▶ **To do**: Restate all data exactly. No images.

(Material provided)

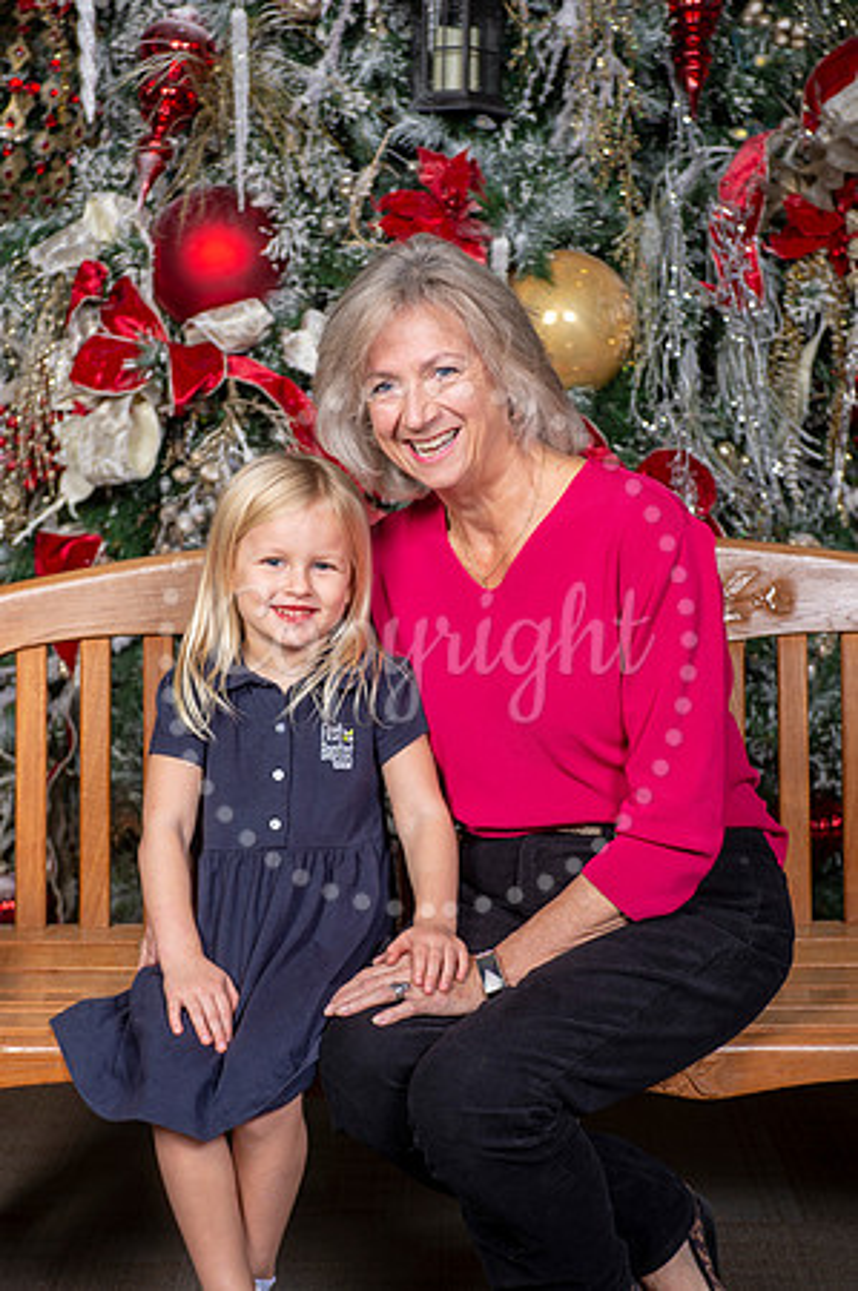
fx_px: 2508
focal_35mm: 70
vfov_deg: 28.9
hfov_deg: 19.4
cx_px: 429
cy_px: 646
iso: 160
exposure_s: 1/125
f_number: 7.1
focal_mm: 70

(End Material provided)

▶ **Output for this exercise**:
fx_px: 2508
focal_35mm: 70
vfov_deg: 28.9
hfov_deg: 19.4
cx_px: 429
cy_px: 646
iso: 160
exposure_s: 1/125
f_number: 7.1
focal_mm: 70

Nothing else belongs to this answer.